Harmless heat relief but no Animal House, the collegiate comedy Accepted serves best as a showcase for the talented Justin Long, who was memorable in his small role as a sci-fi fan in Galaxy Quest, unrecognizable as a grown-up gay art-gallery receptionist in The Break-Up, and holds the screen well in his first starring feature. That he survived playing Lindsay Lohan's nice-guy love interest in Herbie: Fully Loaded is just extra credit.
Credit, extra or otherwise, eludes the misfit student wannabes in suburban Ohio, where Bartleby Gaines (Long) has been rejected from eight colleges, including his safety school. This precipitates such an undue crisis at home-what, he can't wait a year, or start at a community college?-that B, as his friends call him, comes up with a plan that's so wacky it just might work! He forges an acceptance letter from the made-up South Harmon Institute of Technology; the initials get frequent and much-funnier-than-it-should-be play.

Bartleby's obese friend Schrader (Jonah Hill), who resembles no one so much as the androgynous fatty Pat from the "Saturday Night Live" "It's Pat" sketches, creates a website so that B's father can take a look-see for himself. Armed with a $10,000 tuition check, B and his buddies-Rory (Maria Thayer), who only applied to Yale and wasn't accepted; Hands (Columbus Short), who lost a football scholarship to injury; and surreal slacker Glen (Adam Herschman)-lease and fix up a decrepit former psychiatric hospital in order to show the 'rents at least a lobby and a dorm room. Also a dean, courtesy of Schrader's philosophically ranting Uncle Roy (Lewis Black, doing his shtick).
Yet Schrader's website, as it happens, had a live application link-the better to seem authentic-with automatic acceptance, and soon the "school" is inundated by a couple of hundred rejects for whom South Harmon I.T. represents a last chance. Complicating matters further is Dean Van Horne of prestigious Harmon College, who covets the land, and his student lieutenant, frat-king Hoyt (Travis Van Winkle), who hates B anyway for getting cozy with his girl Monica (Blake Lively).
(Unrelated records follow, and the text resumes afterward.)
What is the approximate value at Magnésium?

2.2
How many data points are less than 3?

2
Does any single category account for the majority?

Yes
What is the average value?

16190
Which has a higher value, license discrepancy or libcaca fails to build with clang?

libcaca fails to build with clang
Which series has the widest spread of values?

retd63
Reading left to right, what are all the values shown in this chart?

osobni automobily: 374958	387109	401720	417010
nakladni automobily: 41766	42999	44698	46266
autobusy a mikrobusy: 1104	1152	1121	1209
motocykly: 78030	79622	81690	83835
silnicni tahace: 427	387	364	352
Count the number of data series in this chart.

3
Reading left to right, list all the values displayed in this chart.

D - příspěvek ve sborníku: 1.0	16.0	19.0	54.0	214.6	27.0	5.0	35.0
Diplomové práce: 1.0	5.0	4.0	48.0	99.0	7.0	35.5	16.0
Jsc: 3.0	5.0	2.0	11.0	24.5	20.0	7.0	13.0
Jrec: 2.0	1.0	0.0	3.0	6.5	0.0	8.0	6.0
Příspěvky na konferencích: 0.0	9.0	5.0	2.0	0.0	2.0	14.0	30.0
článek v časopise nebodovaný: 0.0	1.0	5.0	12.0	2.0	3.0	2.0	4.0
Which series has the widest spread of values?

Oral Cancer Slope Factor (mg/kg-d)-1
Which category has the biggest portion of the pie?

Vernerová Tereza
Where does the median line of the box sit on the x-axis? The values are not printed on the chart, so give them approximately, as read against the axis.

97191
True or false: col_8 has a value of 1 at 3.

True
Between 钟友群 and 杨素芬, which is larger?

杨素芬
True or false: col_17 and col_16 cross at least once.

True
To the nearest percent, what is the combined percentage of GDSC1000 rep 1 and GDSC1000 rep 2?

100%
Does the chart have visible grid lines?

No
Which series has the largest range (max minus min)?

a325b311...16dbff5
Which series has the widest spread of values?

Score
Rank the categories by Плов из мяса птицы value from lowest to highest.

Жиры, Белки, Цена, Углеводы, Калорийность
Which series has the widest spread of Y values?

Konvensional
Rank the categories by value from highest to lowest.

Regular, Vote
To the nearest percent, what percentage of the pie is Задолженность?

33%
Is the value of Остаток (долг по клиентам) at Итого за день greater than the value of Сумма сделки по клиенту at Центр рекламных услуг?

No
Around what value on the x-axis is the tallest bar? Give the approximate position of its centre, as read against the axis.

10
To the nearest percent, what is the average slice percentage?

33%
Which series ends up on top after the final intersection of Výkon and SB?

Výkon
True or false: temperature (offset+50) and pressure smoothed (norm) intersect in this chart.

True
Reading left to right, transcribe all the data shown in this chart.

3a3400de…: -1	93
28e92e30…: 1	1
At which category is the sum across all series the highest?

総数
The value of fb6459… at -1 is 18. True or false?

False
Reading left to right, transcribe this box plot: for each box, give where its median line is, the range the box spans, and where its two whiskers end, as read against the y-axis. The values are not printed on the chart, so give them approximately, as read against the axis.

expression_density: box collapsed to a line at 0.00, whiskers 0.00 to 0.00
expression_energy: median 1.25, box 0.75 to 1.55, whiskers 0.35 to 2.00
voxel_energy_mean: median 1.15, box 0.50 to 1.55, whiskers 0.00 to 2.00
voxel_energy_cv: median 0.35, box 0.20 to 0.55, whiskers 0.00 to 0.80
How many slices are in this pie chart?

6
Implausibilities aside-and there are plenty, despite the meticulous caper quality we're supposed to see-the movie works on the pure energy of its straight-faced silliness. Editor Scott Hill may be the star here, never letting things linger long enough for plot holes to get bothersome, but without making the movie some kinetic music-video; it's a difficult comedic tightrope, and he cuts it well.

But it's Long who holds the show together. While the Matthew Broderick/Ferris Bueller overtones are clearly there, B's improv riffs are so casual and natural-sounding, his targets aren't even sure they've been had. He's like Robin Williams on Ritalin. He's also got a lot of movies upcoming, so we may well be seeing the beginnings of a Long career.